(Dataset entries)

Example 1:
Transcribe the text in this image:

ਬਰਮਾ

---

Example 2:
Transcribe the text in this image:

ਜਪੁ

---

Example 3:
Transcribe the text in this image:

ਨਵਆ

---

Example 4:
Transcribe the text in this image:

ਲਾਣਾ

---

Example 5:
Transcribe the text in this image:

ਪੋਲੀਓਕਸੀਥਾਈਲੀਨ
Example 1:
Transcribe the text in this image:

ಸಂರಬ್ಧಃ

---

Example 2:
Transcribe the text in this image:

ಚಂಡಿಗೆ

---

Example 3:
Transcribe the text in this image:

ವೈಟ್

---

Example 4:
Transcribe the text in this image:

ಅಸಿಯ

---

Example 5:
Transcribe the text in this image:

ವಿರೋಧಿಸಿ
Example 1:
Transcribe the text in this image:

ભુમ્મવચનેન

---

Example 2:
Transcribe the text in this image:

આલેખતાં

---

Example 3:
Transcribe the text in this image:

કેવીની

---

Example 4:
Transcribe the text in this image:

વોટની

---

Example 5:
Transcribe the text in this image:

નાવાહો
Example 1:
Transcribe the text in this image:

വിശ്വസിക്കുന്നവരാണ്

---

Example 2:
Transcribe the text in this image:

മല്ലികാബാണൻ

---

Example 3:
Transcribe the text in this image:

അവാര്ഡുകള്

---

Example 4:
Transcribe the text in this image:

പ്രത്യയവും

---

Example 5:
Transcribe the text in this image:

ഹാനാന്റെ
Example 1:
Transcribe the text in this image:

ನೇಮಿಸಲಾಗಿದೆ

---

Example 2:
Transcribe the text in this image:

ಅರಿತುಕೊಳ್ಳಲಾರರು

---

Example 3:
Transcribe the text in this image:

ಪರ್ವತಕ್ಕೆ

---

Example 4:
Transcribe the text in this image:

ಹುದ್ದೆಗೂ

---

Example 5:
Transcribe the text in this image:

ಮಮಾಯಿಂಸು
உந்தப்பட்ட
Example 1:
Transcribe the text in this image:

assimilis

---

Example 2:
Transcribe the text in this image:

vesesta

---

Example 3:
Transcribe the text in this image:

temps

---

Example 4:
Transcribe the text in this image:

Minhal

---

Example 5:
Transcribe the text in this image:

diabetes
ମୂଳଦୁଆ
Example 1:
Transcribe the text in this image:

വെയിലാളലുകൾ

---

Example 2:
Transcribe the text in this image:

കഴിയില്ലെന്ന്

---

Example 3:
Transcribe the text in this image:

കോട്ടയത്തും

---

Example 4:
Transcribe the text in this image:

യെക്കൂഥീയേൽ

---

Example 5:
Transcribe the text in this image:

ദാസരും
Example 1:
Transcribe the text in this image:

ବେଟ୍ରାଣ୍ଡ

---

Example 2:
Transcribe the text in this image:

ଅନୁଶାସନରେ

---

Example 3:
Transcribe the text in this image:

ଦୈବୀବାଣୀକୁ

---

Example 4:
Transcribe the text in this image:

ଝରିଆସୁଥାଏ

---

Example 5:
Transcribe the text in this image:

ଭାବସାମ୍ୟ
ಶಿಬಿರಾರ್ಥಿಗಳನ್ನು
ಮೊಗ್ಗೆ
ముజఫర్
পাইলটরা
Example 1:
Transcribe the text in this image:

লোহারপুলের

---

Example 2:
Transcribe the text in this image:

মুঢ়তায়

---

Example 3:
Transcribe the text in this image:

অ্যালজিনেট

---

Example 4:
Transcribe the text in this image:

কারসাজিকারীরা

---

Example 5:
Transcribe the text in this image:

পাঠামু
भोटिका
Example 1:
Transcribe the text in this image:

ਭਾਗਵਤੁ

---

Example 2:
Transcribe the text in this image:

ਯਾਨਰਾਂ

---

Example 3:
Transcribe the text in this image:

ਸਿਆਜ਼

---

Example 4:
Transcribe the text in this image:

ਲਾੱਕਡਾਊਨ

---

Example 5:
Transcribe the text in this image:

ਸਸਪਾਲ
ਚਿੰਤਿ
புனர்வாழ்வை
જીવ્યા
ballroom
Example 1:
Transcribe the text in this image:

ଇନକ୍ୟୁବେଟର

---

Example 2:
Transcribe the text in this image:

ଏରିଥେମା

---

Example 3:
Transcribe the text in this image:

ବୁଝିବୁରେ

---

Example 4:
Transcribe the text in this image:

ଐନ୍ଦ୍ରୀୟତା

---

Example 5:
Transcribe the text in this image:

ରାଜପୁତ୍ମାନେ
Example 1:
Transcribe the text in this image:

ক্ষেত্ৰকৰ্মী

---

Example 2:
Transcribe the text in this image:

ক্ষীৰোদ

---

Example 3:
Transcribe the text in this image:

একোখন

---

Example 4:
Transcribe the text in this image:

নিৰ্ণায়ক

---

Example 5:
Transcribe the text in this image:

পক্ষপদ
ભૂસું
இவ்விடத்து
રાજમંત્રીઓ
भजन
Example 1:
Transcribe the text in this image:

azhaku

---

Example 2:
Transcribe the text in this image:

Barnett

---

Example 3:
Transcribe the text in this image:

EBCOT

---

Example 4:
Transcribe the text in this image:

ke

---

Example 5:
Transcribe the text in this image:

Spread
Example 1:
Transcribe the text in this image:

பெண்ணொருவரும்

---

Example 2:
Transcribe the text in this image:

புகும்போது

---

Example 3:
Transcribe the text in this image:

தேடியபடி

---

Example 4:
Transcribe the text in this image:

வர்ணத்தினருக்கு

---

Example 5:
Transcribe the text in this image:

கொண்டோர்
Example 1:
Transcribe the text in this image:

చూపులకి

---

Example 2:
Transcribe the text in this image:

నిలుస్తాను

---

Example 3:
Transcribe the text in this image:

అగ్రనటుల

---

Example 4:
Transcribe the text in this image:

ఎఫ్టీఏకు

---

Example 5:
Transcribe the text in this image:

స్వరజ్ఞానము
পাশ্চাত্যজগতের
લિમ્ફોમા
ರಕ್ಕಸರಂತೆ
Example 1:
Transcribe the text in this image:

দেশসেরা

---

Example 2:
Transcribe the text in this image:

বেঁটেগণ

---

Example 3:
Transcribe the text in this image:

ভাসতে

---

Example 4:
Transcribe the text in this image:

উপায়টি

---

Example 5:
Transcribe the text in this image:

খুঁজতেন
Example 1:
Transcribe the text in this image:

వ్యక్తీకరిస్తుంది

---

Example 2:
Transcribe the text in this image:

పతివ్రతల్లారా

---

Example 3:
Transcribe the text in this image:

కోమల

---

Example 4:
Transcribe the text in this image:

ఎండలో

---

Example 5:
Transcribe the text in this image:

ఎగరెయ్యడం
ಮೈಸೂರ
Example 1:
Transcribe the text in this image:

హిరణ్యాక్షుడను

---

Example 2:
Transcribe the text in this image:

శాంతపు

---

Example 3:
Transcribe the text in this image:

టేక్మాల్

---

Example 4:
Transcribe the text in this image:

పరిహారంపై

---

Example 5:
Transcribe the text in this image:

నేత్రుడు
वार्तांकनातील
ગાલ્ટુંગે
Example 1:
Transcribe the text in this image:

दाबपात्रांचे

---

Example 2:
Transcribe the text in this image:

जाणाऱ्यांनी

▸ WORK ITEM:
Only an exact retyping of the full data will do.

▸ TASK RESPONSE:
Example 1:
Transcribe the text in this image:

ਬਰਮਾ

---

Example 2:
Transcribe the text in this image:

ਜਪੁ

---

Example 3:
Transcribe the text in this image:

ਨਵਆ

---

Example 4:
Transcribe the text in this image:

ਲਾਣਾ

---

Example 5:
Transcribe the text in this image:

ਪੋਲੀਓਕਸੀਥਾਈਲੀਨ
Example 1:
Transcribe the text in this image:

ಸಂರಬ್ಧಃ

---

Example 2:
Transcribe the text in this image:

ಚಂಡಿಗೆ

---

Example 3:
Transcribe the text in this image:

ವೈಟ್

---

Example 4:
Transcribe the text in this image:

ಅಸಿಯ

---

Example 5:
Transcribe the text in this image:

ವಿರೋಧಿಸಿ
Example 1:
Transcribe the text in this image:

ભુમ્મવચનેન

---

Example 2:
Transcribe the text in this image:

આલેખતાં

---

Example 3:
Transcribe the text in this image:

કેવીની

---

Example 4:
Transcribe the text in this image:

વોટની

---

Example 5:
Transcribe the text in this image:

નાવાહો
Example 1:
Transcribe the text in this image:

വിശ്വസിക്കുന്നവരാണ്

---

Example 2:
Transcribe the text in this image:

മല്ലികാബാണൻ

---

Example 3:
Transcribe the text in this image:

അവാര്ഡുകള്

---

Example 4:
Transcribe the text in this image:

പ്രത്യയവും

---

Example 5:
Transcribe the text in this image:

ഹാനാന്റെ
Example 1:
Transcribe the text in this image:

ನೇಮಿಸಲಾಗಿದೆ

---

Example 2:
Transcribe the text in this image:

ಅರಿತುಕೊಳ್ಳಲಾರರು

---

Example 3:
Transcribe the text in this image:

ಪರ್ವತಕ್ಕೆ

---

Example 4:
Transcribe the text in this image:

ಹುದ್ದೆಗೂ

---

Example 5:
Transcribe the text in this image:

ಮಮಾಯಿಂಸು
உந்தப்பட்ட
Example 1:
Transcribe the text in this image:

assimilis

---

Example 2:
Transcribe the text in this image:

vesesta

---

Example 3:
Transcribe the text in this image:

temps

---

Example 4:
Transcribe the text in this image:

Minhal

---

Example 5:
Transcribe the text in this image:

diabetes
ମୂଳଦୁଆ
Example 1:
Transcribe the text in this image:

വെയിലാളലുകൾ

---

Example 2:
Transcribe the text in this image:

കഴിയില്ലെന്ന്

---

Example 3:
Transcribe the text in this image:

കോട്ടയത്തും

---

Example 4:
Transcribe the text in this image:

യെക്കൂഥീയേൽ

---

Example 5:
Transcribe the text in this image:

ദാസരും
Example 1:
Transcribe the text in this image:

ବେଟ୍ରାଣ୍ଡ

---

Example 2:
Transcribe the text in this image:

ଅନୁଶାସନରେ

---

Example 3:
Transcribe the text in this image:

ଦୈବୀବାଣୀକୁ

---

Example 4:
Transcribe the text in this image:

ଝରିଆସୁଥାଏ

---

Example 5:
Transcribe the text in this image:

ଭାବସାମ୍ୟ
ಶಿಬಿರಾರ್ಥಿಗಳನ್ನು
ಮೊಗ್ಗೆ
ముజఫర్
পাইলটরা
Example 1:
Transcribe the text in this image:

লোহারপুলের

---

Example 2:
Transcribe the text in this image:

মুঢ়তায়

---

Example 3:
Transcribe the text in this image:

অ্যালজিনেট

---

Example 4:
Transcribe the text in this image:

কারসাজিকারীরা

---

Example 5:
Transcribe the text in this image:

পাঠামু
भोटिका
Example 1:
Transcribe the text in this image:

ਭਾਗਵਤੁ

---

Example 2:
Transcribe the text in this image:

ਯਾਨਰਾਂ

---

Example 3:
Transcribe the text in this image:

ਸਿਆਜ਼

---

Example 4:
Transcribe the text in this image:

ਲਾੱਕਡਾਊਨ

---

Example 5:
Transcribe the text in this image:

ਸਸਪਾਲ
ਚਿੰਤਿ
புனர்வாழ்வை
જીવ્યા
ballroom
Example 1:
Transcribe the text in this image:

ଇନକ୍ୟୁବେଟର

---

Example 2:
Transcribe the text in this image:

ଏରିଥେମା

---

Example 3:
Transcribe the text in this image:

ବୁଝିବୁରେ

---

Example 4:
Transcribe the text in this image:

ଐନ୍ଦ୍ରୀୟତା

---

Example 5:
Transcribe the text in this image:

ରାଜପୁତ୍ମାନେ
Example 1:
Transcribe the text in this image:

ক্ষেত্ৰকৰ্মী

---

Example 2:
Transcribe the text in this image:

ক্ষীৰোদ

---

Example 3:
Transcribe the text in this image:

একোখন

---

Example 4:
Transcribe the text in this image:

নিৰ্ণায়ক

---

Example 5:
Transcribe the text in this image:

পক্ষপদ
ભૂસું
இவ்விடத்து
રાજમંત્રીઓ
भजन
Example 1:
Transcribe the text in this image:

azhaku

---

Example 2:
Transcribe the text in this image:

Barnett

---

Example 3:
Transcribe the text in this image:

EBCOT

---

Example 4:
Transcribe the text in this image:

ke

---

Example 5:
Transcribe the text in this image:

Spread
Example 1:
Transcribe the text in this image:

பெண்ணொருவரும்

---

Example 2:
Transcribe the text in this image:

புகும்போது

---

Example 3:
Transcribe the text in this image:

தேடியபடி

---

Example 4:
Transcribe the text in this image:

வர்ணத்தினருக்கு

---

Example 5:
Transcribe the text in this image:

கொண்டோர்
Example 1:
Transcribe the text in this image:

చూపులకి

---

Example 2:
Transcribe the text in this image:

నిలుస్తాను

---

Example 3:
Transcribe the text in this image:

అగ్రనటుల

---

Example 4:
Transcribe the text in this image:

ఎఫ్టీఏకు

---

Example 5:
Transcribe the text in this image:

స్వరజ్ఞానము
পাশ্চাত্যজগতের
લિમ્ફોમા
ರಕ್ಕಸರಂತೆ
Example 1:
Transcribe the text in this image:

দেশসেরা

---

Example 2:
Transcribe the text in this image:

বেঁটেগণ

---

Example 3:
Transcribe the text in this image:

ভাসতে

---

Example 4:
Transcribe the text in this image:

উপায়টি

---

Example 5:
Transcribe the text in this image:

খুঁজতেন
Example 1:
Transcribe the text in this image:

వ్యక్తీకరిస్తుంది

---

Example 2:
Transcribe the text in this image:

పతివ్రతల్లారా

---

Example 3:
Transcribe the text in this image:

కోమల

---

Example 4:
Transcribe the text in this image:

ఎండలో

---

Example 5:
Transcribe the text in this image:

ఎగరెయ్యడం
ಮೈಸೂರ
Example 1:
Transcribe the text in this image:

హిరణ్యాక్షుడను

---

Example 2:
Transcribe the text in this image:

శాంతపు

---

Example 3:
Transcribe the text in this image:

టేక్మాల్

---

Example 4:
Transcribe the text in this image:

పరిహారంపై

---

Example 5:
Transcribe the text in this image:

నేత్రుడు
वार्तांकनातील
ગાલ્ટુંગે
Example 1:
Transcribe the text in this image:

दाबपात्रांचे

---

Example 2:
Transcribe the text in this image:

जाणाऱ्यांनी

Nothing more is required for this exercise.